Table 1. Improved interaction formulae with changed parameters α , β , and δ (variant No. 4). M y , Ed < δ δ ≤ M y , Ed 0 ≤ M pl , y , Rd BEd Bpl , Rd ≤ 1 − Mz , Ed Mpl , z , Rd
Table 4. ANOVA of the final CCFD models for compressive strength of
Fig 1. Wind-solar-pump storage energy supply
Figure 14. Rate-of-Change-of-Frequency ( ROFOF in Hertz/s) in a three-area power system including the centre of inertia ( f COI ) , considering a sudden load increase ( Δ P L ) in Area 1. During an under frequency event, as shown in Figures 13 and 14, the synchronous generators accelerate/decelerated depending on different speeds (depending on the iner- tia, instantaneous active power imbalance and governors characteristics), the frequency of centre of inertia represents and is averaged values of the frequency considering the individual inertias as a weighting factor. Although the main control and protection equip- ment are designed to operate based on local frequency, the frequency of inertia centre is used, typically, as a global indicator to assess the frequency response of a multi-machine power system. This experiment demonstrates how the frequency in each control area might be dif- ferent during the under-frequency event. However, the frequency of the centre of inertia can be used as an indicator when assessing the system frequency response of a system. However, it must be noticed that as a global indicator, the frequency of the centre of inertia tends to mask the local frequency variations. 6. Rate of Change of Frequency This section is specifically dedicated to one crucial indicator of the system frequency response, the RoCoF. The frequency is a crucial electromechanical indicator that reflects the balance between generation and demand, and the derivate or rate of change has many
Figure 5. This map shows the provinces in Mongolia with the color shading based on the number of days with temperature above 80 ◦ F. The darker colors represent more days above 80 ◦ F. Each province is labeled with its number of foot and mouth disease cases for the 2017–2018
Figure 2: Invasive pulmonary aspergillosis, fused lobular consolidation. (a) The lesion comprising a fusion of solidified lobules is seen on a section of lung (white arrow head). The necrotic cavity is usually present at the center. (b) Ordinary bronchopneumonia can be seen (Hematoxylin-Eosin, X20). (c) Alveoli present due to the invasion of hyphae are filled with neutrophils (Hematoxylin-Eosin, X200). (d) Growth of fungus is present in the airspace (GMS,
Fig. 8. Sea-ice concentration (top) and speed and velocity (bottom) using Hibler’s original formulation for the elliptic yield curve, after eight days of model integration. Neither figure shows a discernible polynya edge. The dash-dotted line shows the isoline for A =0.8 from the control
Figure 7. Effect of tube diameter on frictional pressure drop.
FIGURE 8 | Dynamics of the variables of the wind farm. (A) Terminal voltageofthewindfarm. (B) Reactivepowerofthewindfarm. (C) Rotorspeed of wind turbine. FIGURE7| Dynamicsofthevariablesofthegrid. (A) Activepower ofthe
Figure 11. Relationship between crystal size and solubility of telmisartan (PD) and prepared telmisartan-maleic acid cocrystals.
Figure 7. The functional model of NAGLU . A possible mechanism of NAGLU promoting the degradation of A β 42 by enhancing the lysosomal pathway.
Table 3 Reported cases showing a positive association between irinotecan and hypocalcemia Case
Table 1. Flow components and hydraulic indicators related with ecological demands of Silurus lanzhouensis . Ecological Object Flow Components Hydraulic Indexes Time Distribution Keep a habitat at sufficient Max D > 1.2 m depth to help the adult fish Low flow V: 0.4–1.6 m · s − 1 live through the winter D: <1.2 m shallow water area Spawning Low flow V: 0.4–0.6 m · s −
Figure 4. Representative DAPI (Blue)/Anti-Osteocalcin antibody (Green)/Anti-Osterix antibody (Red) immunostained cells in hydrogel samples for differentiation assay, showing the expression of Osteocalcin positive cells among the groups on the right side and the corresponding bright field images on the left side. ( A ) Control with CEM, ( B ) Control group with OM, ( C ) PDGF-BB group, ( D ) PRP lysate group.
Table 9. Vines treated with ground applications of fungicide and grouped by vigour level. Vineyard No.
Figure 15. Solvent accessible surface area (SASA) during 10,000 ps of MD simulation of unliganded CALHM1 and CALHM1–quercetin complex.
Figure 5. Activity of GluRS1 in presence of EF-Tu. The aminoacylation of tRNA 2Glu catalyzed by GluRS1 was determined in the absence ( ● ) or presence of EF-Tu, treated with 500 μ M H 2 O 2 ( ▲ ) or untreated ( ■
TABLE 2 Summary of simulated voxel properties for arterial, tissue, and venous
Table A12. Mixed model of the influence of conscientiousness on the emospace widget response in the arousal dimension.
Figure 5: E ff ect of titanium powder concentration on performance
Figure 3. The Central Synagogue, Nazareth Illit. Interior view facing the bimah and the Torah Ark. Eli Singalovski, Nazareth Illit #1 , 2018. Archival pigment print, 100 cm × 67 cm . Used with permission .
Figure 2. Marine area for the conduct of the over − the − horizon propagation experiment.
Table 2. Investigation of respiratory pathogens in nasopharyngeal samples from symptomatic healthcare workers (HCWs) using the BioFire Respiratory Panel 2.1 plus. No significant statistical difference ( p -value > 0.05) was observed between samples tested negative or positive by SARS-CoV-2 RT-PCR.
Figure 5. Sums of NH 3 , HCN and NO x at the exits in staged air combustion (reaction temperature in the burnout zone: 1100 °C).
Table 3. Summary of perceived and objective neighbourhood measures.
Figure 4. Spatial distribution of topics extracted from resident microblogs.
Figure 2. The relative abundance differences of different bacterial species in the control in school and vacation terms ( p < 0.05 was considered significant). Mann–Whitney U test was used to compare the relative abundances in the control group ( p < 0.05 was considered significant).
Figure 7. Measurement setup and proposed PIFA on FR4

◇ ◇ ◇ ◇ ◇

» Your assignment: The answer must be every entry, reproduced exactly.

» Reply to the exercise:
Table 1. Improved interaction formulae with changed parameters α , β , and δ (variant No. 4). M y , Ed < δ δ ≤ M y , Ed 0 ≤ M pl , y , Rd BEd Bpl , Rd ≤ 1 − Mz , Ed Mpl , z , Rd
Table 4. ANOVA of the final CCFD models for compressive strength of
Fig 1. Wind-solar-pump storage energy supply
Figure 14. Rate-of-Change-of-Frequency ( ROFOF in Hertz/s) in a three-area power system including the centre of inertia ( f COI ) , considering a sudden load increase ( Δ P L ) in Area 1. During an under frequency event, as shown in Figures 13 and 14, the synchronous generators accelerate/decelerated depending on different speeds (depending on the iner- tia, instantaneous active power imbalance and governors characteristics), the frequency of centre of inertia represents and is averaged values of the frequency considering the individual inertias as a weighting factor. Although the main control and protection equip- ment are designed to operate based on local frequency, the frequency of inertia centre is used, typically, as a global indicator to assess the frequency response of a multi-machine power system. This experiment demonstrates how the frequency in each control area might be dif- ferent during the under-frequency event. However, the frequency of the centre of inertia can be used as an indicator when assessing the system frequency response of a system. However, it must be noticed that as a global indicator, the frequency of the centre of inertia tends to mask the local frequency variations. 6. Rate of Change of Frequency This section is specifically dedicated to one crucial indicator of the system frequency response, the RoCoF. The frequency is a crucial electromechanical indicator that reflects the balance between generation and demand, and the derivate or rate of change has many
Figure 5. This map shows the provinces in Mongolia with the color shading based on the number of days with temperature above 80 ◦ F. The darker colors represent more days above 80 ◦ F. Each province is labeled with its number of foot and mouth disease cases for the 2017–2018
Figure 2: Invasive pulmonary aspergillosis, fused lobular consolidation. (a) The lesion comprising a fusion of solidified lobules is seen on a section of lung (white arrow head). The necrotic cavity is usually present at the center. (b) Ordinary bronchopneumonia can be seen (Hematoxylin-Eosin, X20). (c) Alveoli present due to the invasion of hyphae are filled with neutrophils (Hematoxylin-Eosin, X200). (d) Growth of fungus is present in the airspace (GMS,
Fig. 8. Sea-ice concentration (top) and speed and velocity (bottom) using Hibler’s original formulation for the elliptic yield curve, after eight days of model integration. Neither figure shows a discernible polynya edge. The dash-dotted line shows the isoline for A =0.8 from the control
Figure 7. Effect of tube diameter on frictional pressure drop.
FIGURE 8 | Dynamics of the variables of the wind farm. (A) Terminal voltageofthewindfarm. (B) Reactivepowerofthewindfarm. (C) Rotorspeed of wind turbine. FIGURE7| Dynamicsofthevariablesofthegrid. (A) Activepower ofthe
Figure 11. Relationship between crystal size and solubility of telmisartan (PD) and prepared telmisartan-maleic acid cocrystals.
Figure 7. The functional model of NAGLU . A possible mechanism of NAGLU promoting the degradation of A β 42 by enhancing the lysosomal pathway.
Table 3 Reported cases showing a positive association between irinotecan and hypocalcemia Case
Table 1. Flow components and hydraulic indicators related with ecological demands of Silurus lanzhouensis . Ecological Object Flow Components Hydraulic Indexes Time Distribution Keep a habitat at sufficient Max D > 1.2 m depth to help the adult fish Low flow V: 0.4–1.6 m · s − 1 live through the winter D: <1.2 m shallow water area Spawning Low flow V: 0.4–0.6 m · s −
Figure 4. Representative DAPI (Blue)/Anti-Osteocalcin antibody (Green)/Anti-Osterix antibody (Red) immunostained cells in hydrogel samples for differentiation assay, showing the expression of Osteocalcin positive cells among the groups on the right side and the corresponding bright field images on the left side. ( A ) Control with CEM, ( B ) Control group with OM, ( C ) PDGF-BB group, ( D ) PRP lysate group.
Table 9. Vines treated with ground applications of fungicide and grouped by vigour level. Vineyard No.
Figure 15. Solvent accessible surface area (SASA) during 10,000 ps of MD simulation of unliganded CALHM1 and CALHM1–quercetin complex.
Figure 5. Activity of GluRS1 in presence of EF-Tu. The aminoacylation of tRNA 2Glu catalyzed by GluRS1 was determined in the absence ( ● ) or presence of EF-Tu, treated with 500 μ M H 2 O 2 ( ▲ ) or untreated ( ■
TABLE 2 Summary of simulated voxel properties for arterial, tissue, and venous
Table A12. Mixed model of the influence of conscientiousness on the emospace widget response in the arousal dimension.
Figure 5: E ff ect of titanium powder concentration on performance
Figure 3. The Central Synagogue, Nazareth Illit. Interior view facing the bimah and the Torah Ark. Eli Singalovski, Nazareth Illit #1 , 2018. Archival pigment print, 100 cm × 67 cm . Used with permission .
Figure 2. Marine area for the conduct of the over − the − horizon propagation experiment.
Table 2. Investigation of respiratory pathogens in nasopharyngeal samples from symptomatic healthcare workers (HCWs) using the BioFire Respiratory Panel 2.1 plus. No significant statistical difference ( p -value > 0.05) was observed between samples tested negative or positive by SARS-CoV-2 RT-PCR.
Figure 5. Sums of NH 3 , HCN and NO x at the exits in staged air combustion (reaction temperature in the burnout zone: 1100 °C).
Table 3. Summary of perceived and objective neighbourhood measures.
Figure 4. Spatial distribution of topics extracted from resident microblogs.
Figure 2. The relative abundance differences of different bacterial species in the control in school and vacation terms ( p < 0.05 was considered significant). Mann–Whitney U test was used to compare the relative abundances in the control group ( p < 0.05 was considered significant).
Figure 7. Measurement setup and proposed PIFA on FR4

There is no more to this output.